▶ What the task asks: Set down the lines below exactly as they stand, from the line holding "Roadmap of future" through the line holding "copies or substantial", with both of those lines included.

------ Records to process ------

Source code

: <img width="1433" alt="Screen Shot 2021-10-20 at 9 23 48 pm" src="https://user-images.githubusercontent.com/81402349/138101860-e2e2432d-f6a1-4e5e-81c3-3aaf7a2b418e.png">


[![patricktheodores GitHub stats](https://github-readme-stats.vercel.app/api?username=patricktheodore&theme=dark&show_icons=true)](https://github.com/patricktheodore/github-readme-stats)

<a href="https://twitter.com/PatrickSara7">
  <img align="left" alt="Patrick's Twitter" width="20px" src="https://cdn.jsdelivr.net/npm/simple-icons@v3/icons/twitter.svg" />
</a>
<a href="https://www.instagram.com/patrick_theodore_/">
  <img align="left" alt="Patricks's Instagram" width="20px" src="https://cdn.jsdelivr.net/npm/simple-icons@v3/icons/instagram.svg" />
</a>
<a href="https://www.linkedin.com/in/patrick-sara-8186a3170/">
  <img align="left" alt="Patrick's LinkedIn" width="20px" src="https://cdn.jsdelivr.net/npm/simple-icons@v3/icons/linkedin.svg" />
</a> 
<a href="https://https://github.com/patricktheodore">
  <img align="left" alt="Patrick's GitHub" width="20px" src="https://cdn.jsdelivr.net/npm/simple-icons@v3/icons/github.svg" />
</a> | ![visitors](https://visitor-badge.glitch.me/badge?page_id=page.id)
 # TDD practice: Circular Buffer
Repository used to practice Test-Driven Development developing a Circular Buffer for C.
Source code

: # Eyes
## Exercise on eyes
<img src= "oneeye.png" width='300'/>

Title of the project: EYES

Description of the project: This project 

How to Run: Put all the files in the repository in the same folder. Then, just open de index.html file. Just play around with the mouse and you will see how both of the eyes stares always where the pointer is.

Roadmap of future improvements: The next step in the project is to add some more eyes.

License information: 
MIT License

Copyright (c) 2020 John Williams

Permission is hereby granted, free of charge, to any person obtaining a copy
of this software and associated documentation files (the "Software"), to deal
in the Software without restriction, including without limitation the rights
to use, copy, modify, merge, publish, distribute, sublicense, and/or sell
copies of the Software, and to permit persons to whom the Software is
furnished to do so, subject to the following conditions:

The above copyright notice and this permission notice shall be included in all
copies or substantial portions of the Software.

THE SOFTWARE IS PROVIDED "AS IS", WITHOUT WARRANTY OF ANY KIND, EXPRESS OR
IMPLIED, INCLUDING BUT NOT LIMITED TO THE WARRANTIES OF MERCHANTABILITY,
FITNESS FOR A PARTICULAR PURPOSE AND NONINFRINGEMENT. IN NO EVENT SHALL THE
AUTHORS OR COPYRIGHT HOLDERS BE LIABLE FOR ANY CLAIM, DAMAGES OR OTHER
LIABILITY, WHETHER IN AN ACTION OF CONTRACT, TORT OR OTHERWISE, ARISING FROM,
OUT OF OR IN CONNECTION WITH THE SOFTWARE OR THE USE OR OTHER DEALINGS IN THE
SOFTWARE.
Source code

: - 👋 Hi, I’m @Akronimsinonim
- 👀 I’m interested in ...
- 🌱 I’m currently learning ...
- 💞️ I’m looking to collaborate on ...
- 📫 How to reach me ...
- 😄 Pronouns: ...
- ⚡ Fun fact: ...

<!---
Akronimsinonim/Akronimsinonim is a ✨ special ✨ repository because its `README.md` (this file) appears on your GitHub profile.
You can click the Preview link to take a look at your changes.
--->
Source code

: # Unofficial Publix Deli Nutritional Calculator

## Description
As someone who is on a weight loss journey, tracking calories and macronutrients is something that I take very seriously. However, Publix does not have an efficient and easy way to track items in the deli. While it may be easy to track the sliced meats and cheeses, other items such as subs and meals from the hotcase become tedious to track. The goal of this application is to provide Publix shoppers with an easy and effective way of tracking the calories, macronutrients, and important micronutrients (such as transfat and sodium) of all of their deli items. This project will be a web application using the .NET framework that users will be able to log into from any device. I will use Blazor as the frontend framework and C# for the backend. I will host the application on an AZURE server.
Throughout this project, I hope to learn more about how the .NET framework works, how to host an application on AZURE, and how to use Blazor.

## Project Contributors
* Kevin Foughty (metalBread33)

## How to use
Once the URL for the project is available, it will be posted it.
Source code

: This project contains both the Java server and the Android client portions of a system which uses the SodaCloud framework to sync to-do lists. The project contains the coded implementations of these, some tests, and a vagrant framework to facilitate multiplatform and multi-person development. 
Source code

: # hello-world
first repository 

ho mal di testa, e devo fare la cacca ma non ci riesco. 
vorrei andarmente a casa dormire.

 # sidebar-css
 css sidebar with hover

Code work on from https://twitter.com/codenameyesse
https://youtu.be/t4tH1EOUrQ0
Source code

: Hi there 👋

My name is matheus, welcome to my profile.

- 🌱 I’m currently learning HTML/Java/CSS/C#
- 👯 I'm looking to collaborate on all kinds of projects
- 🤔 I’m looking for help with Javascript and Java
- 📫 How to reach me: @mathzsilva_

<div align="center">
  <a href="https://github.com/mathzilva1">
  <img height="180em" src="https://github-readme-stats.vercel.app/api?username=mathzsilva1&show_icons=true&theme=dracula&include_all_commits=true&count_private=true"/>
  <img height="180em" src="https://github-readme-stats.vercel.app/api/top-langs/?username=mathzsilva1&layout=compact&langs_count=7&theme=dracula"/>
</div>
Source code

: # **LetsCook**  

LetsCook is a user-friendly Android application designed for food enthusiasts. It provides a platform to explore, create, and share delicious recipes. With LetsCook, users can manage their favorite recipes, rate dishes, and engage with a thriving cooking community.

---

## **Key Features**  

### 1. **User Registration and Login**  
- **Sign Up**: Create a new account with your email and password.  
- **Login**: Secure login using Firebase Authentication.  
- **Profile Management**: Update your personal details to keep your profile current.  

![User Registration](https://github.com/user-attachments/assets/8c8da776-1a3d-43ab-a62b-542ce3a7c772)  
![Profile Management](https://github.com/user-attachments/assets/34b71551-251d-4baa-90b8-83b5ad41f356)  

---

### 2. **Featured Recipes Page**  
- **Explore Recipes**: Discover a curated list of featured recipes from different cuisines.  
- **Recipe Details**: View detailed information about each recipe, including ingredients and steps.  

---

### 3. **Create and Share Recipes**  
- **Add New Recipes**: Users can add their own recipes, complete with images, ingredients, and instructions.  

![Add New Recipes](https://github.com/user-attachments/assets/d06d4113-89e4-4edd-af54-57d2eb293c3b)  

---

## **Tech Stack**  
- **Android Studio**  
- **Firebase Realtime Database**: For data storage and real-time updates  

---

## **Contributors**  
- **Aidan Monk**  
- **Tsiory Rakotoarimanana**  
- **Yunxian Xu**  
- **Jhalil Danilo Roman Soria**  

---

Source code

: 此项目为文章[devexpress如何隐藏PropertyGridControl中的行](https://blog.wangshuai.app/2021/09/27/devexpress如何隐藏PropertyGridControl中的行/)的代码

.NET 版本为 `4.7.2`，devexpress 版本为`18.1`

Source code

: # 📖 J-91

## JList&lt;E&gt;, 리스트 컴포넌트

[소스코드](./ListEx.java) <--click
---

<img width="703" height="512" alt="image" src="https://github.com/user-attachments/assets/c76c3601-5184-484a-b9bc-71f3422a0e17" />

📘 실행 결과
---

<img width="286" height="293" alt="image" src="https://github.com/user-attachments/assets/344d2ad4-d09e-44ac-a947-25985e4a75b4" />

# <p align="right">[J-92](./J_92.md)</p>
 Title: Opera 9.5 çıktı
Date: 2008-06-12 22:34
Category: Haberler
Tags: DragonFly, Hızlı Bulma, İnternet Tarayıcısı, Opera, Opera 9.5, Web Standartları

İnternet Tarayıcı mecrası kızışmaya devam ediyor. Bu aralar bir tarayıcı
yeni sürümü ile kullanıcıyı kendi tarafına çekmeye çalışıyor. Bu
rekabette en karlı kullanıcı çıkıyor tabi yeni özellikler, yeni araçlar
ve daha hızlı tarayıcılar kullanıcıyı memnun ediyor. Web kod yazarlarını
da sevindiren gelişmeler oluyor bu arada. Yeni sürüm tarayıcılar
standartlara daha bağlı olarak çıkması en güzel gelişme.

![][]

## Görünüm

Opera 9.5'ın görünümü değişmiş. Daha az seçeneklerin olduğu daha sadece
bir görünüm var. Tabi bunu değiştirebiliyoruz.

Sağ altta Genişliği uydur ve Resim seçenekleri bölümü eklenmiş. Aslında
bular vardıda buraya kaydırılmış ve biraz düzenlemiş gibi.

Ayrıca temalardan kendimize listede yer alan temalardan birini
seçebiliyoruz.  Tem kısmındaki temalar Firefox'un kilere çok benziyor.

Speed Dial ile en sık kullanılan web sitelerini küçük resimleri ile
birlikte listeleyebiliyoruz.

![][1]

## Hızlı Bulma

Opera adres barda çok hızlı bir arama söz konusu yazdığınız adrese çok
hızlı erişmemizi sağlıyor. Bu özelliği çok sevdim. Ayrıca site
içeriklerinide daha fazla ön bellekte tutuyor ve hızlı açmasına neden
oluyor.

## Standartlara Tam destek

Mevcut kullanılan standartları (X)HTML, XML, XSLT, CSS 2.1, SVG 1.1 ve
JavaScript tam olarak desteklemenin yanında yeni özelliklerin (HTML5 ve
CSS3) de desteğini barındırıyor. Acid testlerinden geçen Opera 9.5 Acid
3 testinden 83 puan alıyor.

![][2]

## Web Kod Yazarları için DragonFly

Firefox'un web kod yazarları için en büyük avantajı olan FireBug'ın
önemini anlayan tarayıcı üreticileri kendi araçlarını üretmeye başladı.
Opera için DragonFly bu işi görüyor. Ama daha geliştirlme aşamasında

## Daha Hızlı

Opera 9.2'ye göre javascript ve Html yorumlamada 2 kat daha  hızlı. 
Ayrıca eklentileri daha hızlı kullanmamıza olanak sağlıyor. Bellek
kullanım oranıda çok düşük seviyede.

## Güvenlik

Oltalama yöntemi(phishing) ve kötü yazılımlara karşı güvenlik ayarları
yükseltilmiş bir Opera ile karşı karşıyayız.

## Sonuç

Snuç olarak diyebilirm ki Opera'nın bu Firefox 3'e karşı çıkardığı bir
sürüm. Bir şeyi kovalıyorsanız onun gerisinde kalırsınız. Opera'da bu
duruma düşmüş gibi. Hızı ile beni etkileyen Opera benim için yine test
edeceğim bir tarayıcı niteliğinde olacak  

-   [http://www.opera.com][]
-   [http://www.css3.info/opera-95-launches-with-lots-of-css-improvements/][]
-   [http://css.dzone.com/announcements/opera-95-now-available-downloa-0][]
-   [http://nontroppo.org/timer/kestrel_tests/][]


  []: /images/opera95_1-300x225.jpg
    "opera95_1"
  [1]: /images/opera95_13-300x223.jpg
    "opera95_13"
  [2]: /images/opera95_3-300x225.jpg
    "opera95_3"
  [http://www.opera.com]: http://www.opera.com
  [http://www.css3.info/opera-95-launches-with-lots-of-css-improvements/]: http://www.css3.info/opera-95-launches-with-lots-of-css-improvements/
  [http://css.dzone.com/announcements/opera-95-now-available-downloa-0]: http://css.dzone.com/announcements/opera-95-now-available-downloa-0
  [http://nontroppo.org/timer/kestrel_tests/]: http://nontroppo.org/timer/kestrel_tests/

------

▶ Result:
Roadmap of future improvements: The next step in the project is to add some more eyes.

License information: 
MIT License

Copyright (c) 2020 John Williams

Permission is hereby granted, free of charge, to any person obtaining a copy
of this software and associated documentation files (the "Software"), to deal
in the Software without restriction, including without limitation the rights
to use, copy, modify, merge, publish, distribute, sublicense, and/or sell
copies of the Software, and to permit persons to whom the Software is
furnished to do so, subject to the following conditions:

The above copyright notice and this permission notice shall be included in all
copies or substantial portions of the Software.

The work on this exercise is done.